Open Command Prompt or PowerShell and run the following command to set the variable permanently. **You will need to restart your terminal for the change to take effect.**

```powershell
setx MISTRAL_API_KEY "your_api_key_here"
```

#### macOS / Linux

Add the following line to your shell's configuration file (e.g., `~/.bashrc`, `~/.zshrc`, or `~/.profile`):

```bash
export MISTRAL_API_KEY="your_api_key_here"
```

Then, either restart your terminal or run `source ~/.bashrc` (or the relevant file) to apply the changes.

#### Verify the Setup
You can verify that the environment variable is set correctly by running:
-   (macOS/Linux): `echo $MISTRAL_API_KEY`
-   (Windows CMD): `echo %MISTRAL_API_KEY%`
-   (Windows PowerShell): `echo $env:MISTRAL_API_KEY`

## Usage

Once installed, the application can be launched directly from your terminal. Simply run the following command:

```bash
mistral-ocr
```

The graphical user interface will appear, and you can start processing your images.

### How It Works

1.  **Select a Tab**:
    -   **Individual Images**: Use this for processing a specific set of image files from different locations. Each image will generate a corresponding `_OCR.md` file in its original directory.
    -   **Folder**: Use this to process all images inside a single folder. You have the option to combine all the results into one markdown file named `Combined_OCR_[FolderName].md`.
    -   **Subfolders**: Use this to process images located in the immediate subfolders of a parent directory. You can combine results for each subfolder individually and even create a final compilation of all subfolder results.

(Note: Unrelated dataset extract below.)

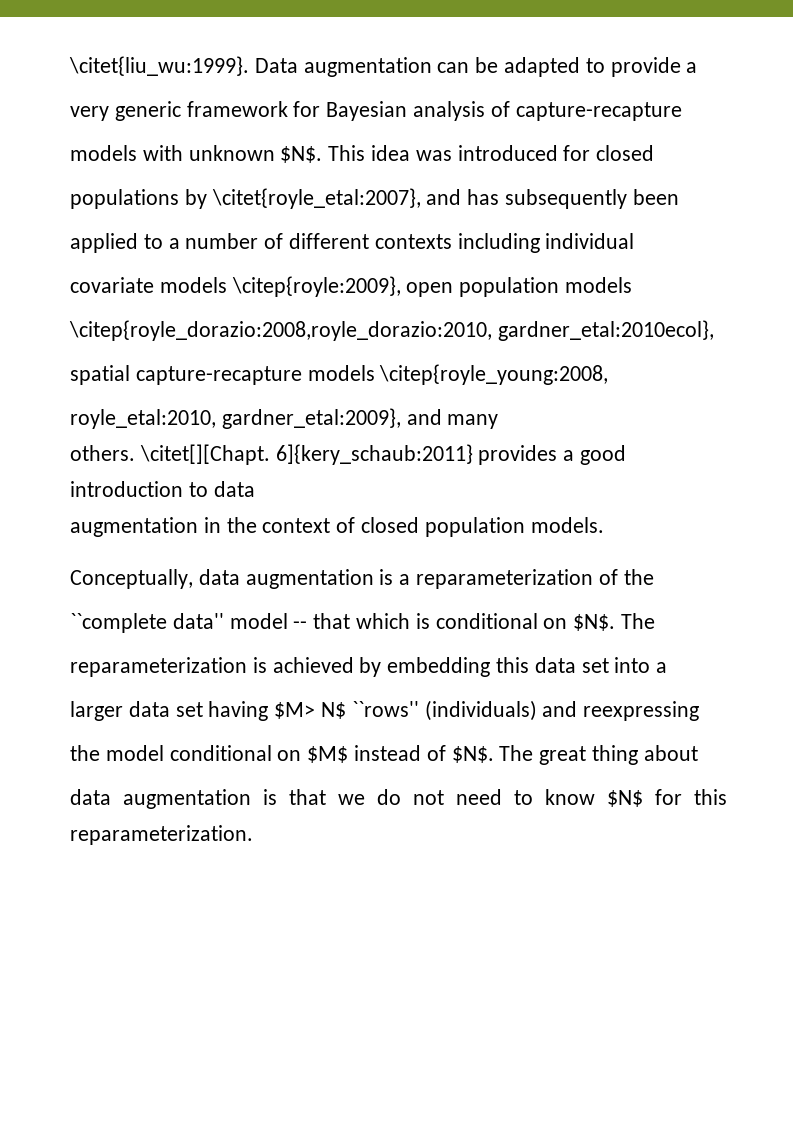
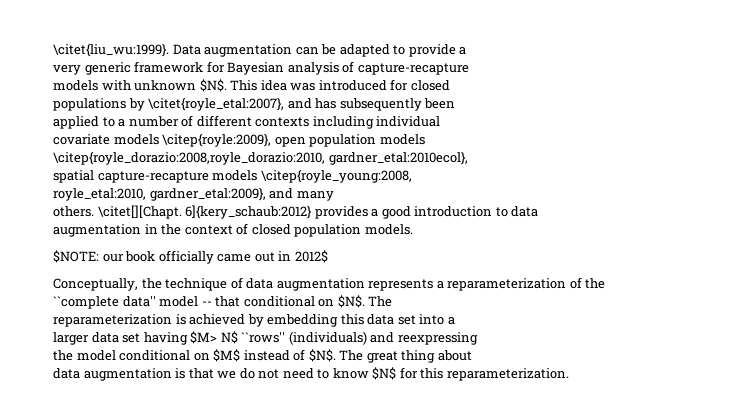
[275,444,473,465] 6]{kery_schaub:2011} -> [185,205,313,219] 6]{kery_schaub:2012}
[70,569,394,589] Conceptually, data augmentation is -> [53,250,328,264] [53,277,434,291] $NOTE: our book officially came out in 2012$ // Conceptually, the technique of data augmentation represents
[356,613,430,629] which is -> (241, 301) none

2.  **Add Files/Folders**:
    -   Click the "Select..." button to open a file/folder dialog.
    -   Or, drag and drop your files/folders directly onto the application window.

3.  **Configure Settings (if applicable)**:
    -   For Folder and Subfolder modes, check the box to enable combining markdown files.
    -   Choose a sorting method for the combined document.

4.  **Process**:
    -   Click the "Process" button to start the OCR job.
    -   The progress grid will update in real-time, showing the status of each file.
    -   A timer will show the elapsed time.

5.  **Output**:
    -   The generated markdown files (`.md`) will be saved in the same directory as the source images or in the relevant parent/subfolder directory for combined files.

## License

This project is licensed under the MIT License.